Fakat bu noktada lojistiğin temel hedeflerinden ödün vermemek esas. Yani doğru ürünler, doğru yere, doğru miktarda, doğru bir zamanlama ile hasarsız ve en uygun maliyetlerle iletilmeli. Hedeflenen çıktıların “yeşil” olması için temelde şunlar yapılabilir: Her şeyden önce ürün gamı revize edilmeli.
Etik üretim ilkeleriyle üretilmeyen, çevreci olmayan; yaşam döngüsü boyunca karbon emisyonu ve su ayak izi yüksek ve geri dönüşüme kazandırılamayan ürünlerden vazgeçilmeli. Bunun yerine, hem gezegenimiz hem de insanlar için daha temiz, sağlıklı, güvenli ve kaliteli ürünlere geçiş yapılmalı. Bu ürünler, sürdürülebilir malzemelerden imal edilen ambalajlar kullanılarak paketlenmeli. Ambalaj malzemeleri olabildiğinde biyobozunur maddelerden seçilmeli, ki biyolojik olarak parçalanabilsin ve çevre üzerinde olumsuz etkiler oluşturmasın.

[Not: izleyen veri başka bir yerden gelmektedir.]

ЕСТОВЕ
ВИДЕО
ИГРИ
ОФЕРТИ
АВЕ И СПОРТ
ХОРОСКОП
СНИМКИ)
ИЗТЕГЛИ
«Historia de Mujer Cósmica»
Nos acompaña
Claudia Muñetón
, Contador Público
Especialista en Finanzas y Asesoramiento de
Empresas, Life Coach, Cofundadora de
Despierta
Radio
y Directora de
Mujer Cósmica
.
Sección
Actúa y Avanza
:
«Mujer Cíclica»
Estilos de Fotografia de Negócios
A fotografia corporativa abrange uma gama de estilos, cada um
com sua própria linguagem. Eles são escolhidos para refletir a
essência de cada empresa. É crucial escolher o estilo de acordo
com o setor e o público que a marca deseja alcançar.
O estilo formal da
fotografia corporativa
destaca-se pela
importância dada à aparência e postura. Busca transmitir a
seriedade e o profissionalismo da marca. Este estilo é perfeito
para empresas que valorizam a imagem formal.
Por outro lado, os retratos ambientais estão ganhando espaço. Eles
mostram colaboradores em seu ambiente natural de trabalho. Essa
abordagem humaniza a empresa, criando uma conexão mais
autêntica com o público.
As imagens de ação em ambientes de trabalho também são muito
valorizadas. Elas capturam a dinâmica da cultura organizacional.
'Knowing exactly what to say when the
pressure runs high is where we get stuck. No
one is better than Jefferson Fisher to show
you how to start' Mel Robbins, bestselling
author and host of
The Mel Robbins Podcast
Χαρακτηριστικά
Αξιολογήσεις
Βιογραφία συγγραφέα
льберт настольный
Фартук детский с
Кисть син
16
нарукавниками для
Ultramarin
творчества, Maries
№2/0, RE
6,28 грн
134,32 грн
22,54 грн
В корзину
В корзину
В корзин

Bu ambalajların hazırlanması, ürün paketlemede kullanılması, etiketlenmesi, kargolanması vb gibi süreçlerde dayanıklı olmasına ve ürün maliyetlerini çok fazla yükseltmemesine dikkat edilmeli. Depolama, lojistiğin en kritik ve dikkat edilmediği takdirde en fazla çevresel etki oluşturan süreçlerinden biri. Yeşil bir lojistikten bahsediyorsak bu süreçte de yeşil metotlar öncelenmeli. Bu bağlamda, ürün depolarının inşası, ihtiyaca göre ısıtılıp soğutulması, havalandırılması, aydınlatılması vb konularda enerji verimliliği yüksek ürün ve uygulamalar tercih edilmeli. Örneğin, deponun bulunduğu konuma göre enerji ihtiyacı rüzgar, güneş, jeotermal vb gibi yenilenebilir kaynaklardan sağlanmalı.
Doğal havalandırma ve aydınlatma yöntemleri kullanılmalı. Sosyal sürdürülebilirlik bağlamında da depolama tesislerinin bulunduğu bölgedeki yerel halkların çıkarları gözetilmeli, taleplerine karşılık verilmeli, hakları korunmalı. Lojistik süreçlerinde ulaşım ve dağıtım, özellikle karbon emisyonlarının en yüksek olduğu adımlardan biri.
Bu noktada, sadece elektrikli araçlar kullanılması, süreci yeşil hale getirmez. Yeşil bir lojistik ağında, rotalar ve taşınan yükler optimize edilmeli, tedarik zincirleri olabildiğince kısaltılmalı ve sadece ürünleri değil, tüm süreç boyunca ortaya çıkacak atıkları yönetmek için de bir planlama yapılmalı. Üretim tesislerinin ve hammadde kaynaklarının depolama/dağıtım noktalarına yakınlığı en kritik faktörlerden biri.
Bu yaklaşımla, taleplere hızlı yanıt verilebilirken, atıklar ve diğer dışsal maliyetler en aza indirilebilir.